Это движение можно проследить с достаточной последовательностью в годы, предшествовавшие революции 1905–1907 годов, когда оно приобретало размах и сплоченность. После столыпинской «революции сверху», осуществленной в июне 1907 года, движение раскололось на разрозненные группы, деятельность которых вряд ли образует единое целое. Парадоксальным образом, «реформация» вступила в весьма продуктивную фазу, когда эти группы пошли каждая своим путем.
В случае Булгакова то, что поначалу казалось трагическим разрывом тесных личных и политических связей с коллегами-освобожденцами, обернулось для него интеллектуальным и культурным раскрепощением.
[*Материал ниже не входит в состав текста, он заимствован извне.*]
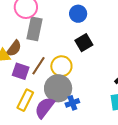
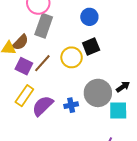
yellow circle: (61, 66) -> (72, 57), moved
gray circle: (58, 88) -> (98, 93), moved

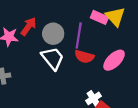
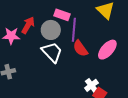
pink rectangle: (99, 17) -> (62, 15), moved
red semicircle: (84, 57) -> (80, 48), turned 42

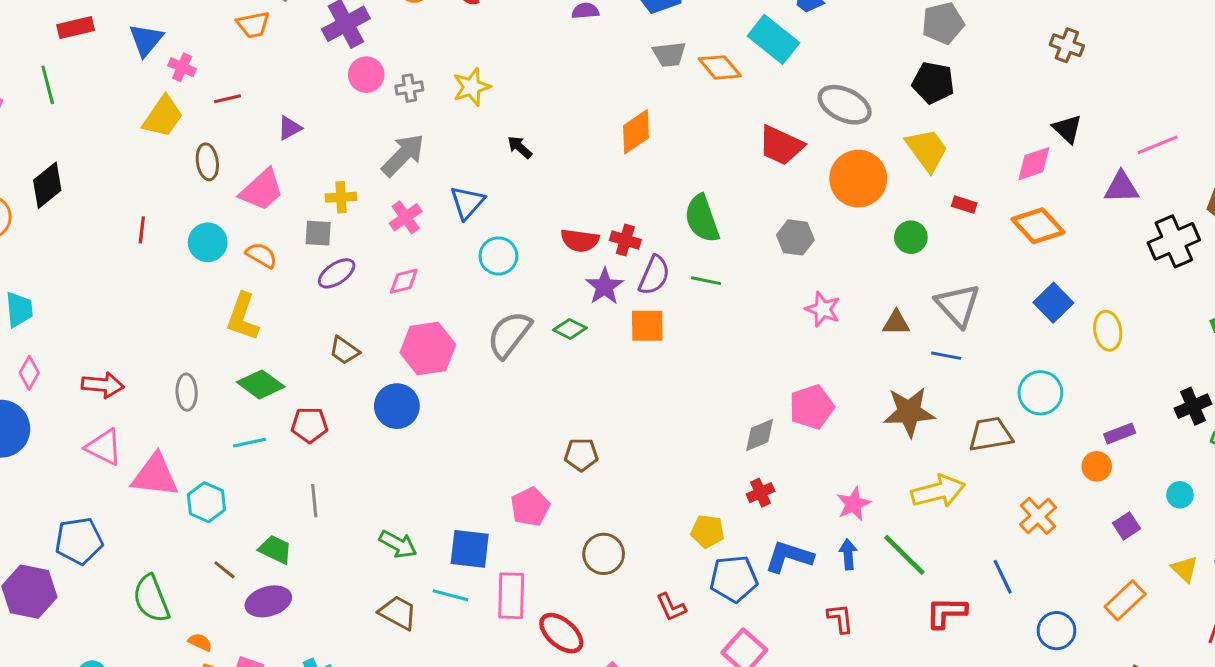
Именно в этот период он создал свое главное религиозно-философское произведение, «Философия хозяйства». Булгаков был не единственным, кто испытал творческий подъем в начале нового десятилетия. Мне представляется наиболее важным раскрыть те аспекты религиозной философии Булгакова, которые вписывают ее в контекст общеевропейского модернистского движения, а также в социально-аграрные перемены эпохи Столыпина. Однако христианская экономика Булгакова была также и одной из попыток переосмыслить принципы православия в их приложении к современной жизни. Эта задача, предмет скорее индивидуальных размышлений, чем коллективных усилий, захватила таких разных личностей, как Н. А. Бердяев, С. Л. Франк, М. А. Гершензон, П. В. Флоренский, В. В. Розанов, Л. И. Шестов и П. Б. Струве, а также менее известные фигуры, в их числе В. А. Тернавцев, В. Ф. Эрн, Г. А. Рачинский, казанского философа В. И. Несмелов и др. Аспекты булгаковской этики радостного труда с акцентом на достоинство и «софийное» вдохновение хозяина, нашли отголосок, например, в пэане свободе Бердяева или анализе человеческой души Франка. Центральность проблем человеческого достоинства и христианской этики для этих мыслителей только недавно начала привлекать внимание историков идей[483]. Представляется, что понимание более широкого религиозно-культурного движения, в атмосфере которого формировалась русская религиозная философия, могло бы помочь в прочтении текстов, притягательность которых становится все более несомненной для современных читателей.
Религия отнюдь не была единственной темой культурных экспериментов и политических брожений начала XX века. Понятно, что чрезвычайно богатое и разнообразное содержание эпохи не исчерпывалось религиозным движением, изображенным здесь в общих чертах. Однако примечательно то, что религиозный импульс не был узко клерикальным или догматическим; широкие интересы его творцов обусловили соприкосновение и пересечение с другими аспектами культуры и политики. Следы религиозного импульса постепенно проникли в искусство, музыку, либеральную политику и даже в аграрную реформу. Почему религиозная тема оказалась такой вездесущей и настойчивой во времена, которые социальные историки не без оснований называют эпохой индустриализации, урбанизации, модернизации и революции?